I just dislike the term mother of God, because of what it implies on the surface. Theology can be difficult to grasp at times, without using terms that need to be carefully qualified in order to be understood properly. Mother of God is not the only confusing term that is used. But it would be just as easy to call her Mother of Christ or Mother of the Son of God. Or even to a point Mother of the God-Man Jesus Christ. Mother of God implies she preexisted God and is just an innecessarily confusing term. IMHO
The Church does not draft her documents for those who don't know theology, those misinformed and uneducated folks who might misunderstand a term if they came across it. She drafts her documents for her bishops and priests, those knowing the theology and tradition of the Church. The Council of Ephesus in 431 declared Mary to be the "Mother of God" specifically in response to the Nestorian heresy, and after the doctrine of the Trinity had been hammered out in the first two councils. The Catholic clergy would in no way misinterpret "mother of God" to mean that Mary was the source of the divine nature. And as I showed above, denying that Mary is "the mother of God" logically entails one of three heresies, and therefore the Church must affirm it.
-A8
You are free to dislike the terms. . You say that she is a virtuous woman? How virtuous? Do you draw any distinction between her and Elizabeth? There exist degrees of natural virtues. There exist different charisms. Some saints are greater than others. Mary a role model? Only as the model Christian. As the mother of Jesus, however, she was closer to Jesus--literally--than any other human being not just until she gave birth to him but afterwards. She was his mother. To say,as you and Nestorius siad, that she was only the Mother of Jesus, or the Mother of Christ is to try to separate his divine nature from his human nature. His human nature was as much the doing of God as his divine nature.

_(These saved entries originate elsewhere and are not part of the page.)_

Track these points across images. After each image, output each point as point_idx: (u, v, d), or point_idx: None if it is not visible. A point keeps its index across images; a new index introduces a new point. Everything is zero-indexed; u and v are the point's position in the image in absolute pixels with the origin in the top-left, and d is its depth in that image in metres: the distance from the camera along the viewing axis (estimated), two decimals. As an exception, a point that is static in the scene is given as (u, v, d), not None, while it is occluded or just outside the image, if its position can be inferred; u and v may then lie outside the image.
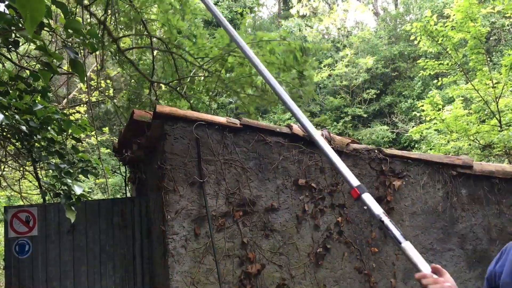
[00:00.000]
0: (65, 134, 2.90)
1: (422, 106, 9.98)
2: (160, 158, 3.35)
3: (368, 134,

Why do you keep saying that Mary is the mother of the Father?
That's exactly what the Nestorians and Arians wanted to do. Those are attacks on the *deity* of Christ.
Christians are called "sons of God". See John 1:12, Rom 8:14,19; Philippians 2:15; 1 John 3:1-2. So if Mary is merely the mother of the "son of God", then that makes Christ no more divine you or me.
And to be "Christ" does not necessarily mean to be "God". So, to call Mary merely the "mother of Christ" makes it possible that Christ was a mere man.
The Council knew what they were doing. Christ's divinity was at stake. And if you cave on "mother of God", you are giving away Christ's deity.
-A8
Why do you keep denying the divinity of the Son and the Holy Spirit?
-A8
The point is that neither Thayer or Liddell-Scott attach any special meaning to the "ou" adverb. The "till" os "until" are valid translations (in my mind, "until" leans more to the meaning you want that "till"). Either with or without "ou" "eos" describes the condition prior to the event controlled by "eos"; whether or not the event changes the condition (e.g, as you argue. St. Joseph no longer abstains from carnal relations with Our Lady) is to be determined by context.
So you agree that Mary is the mother of the FAther?
No! The Church has never claimed that Mary is the mother of the Father. To claim that Mary is the mother of the Father is heresy!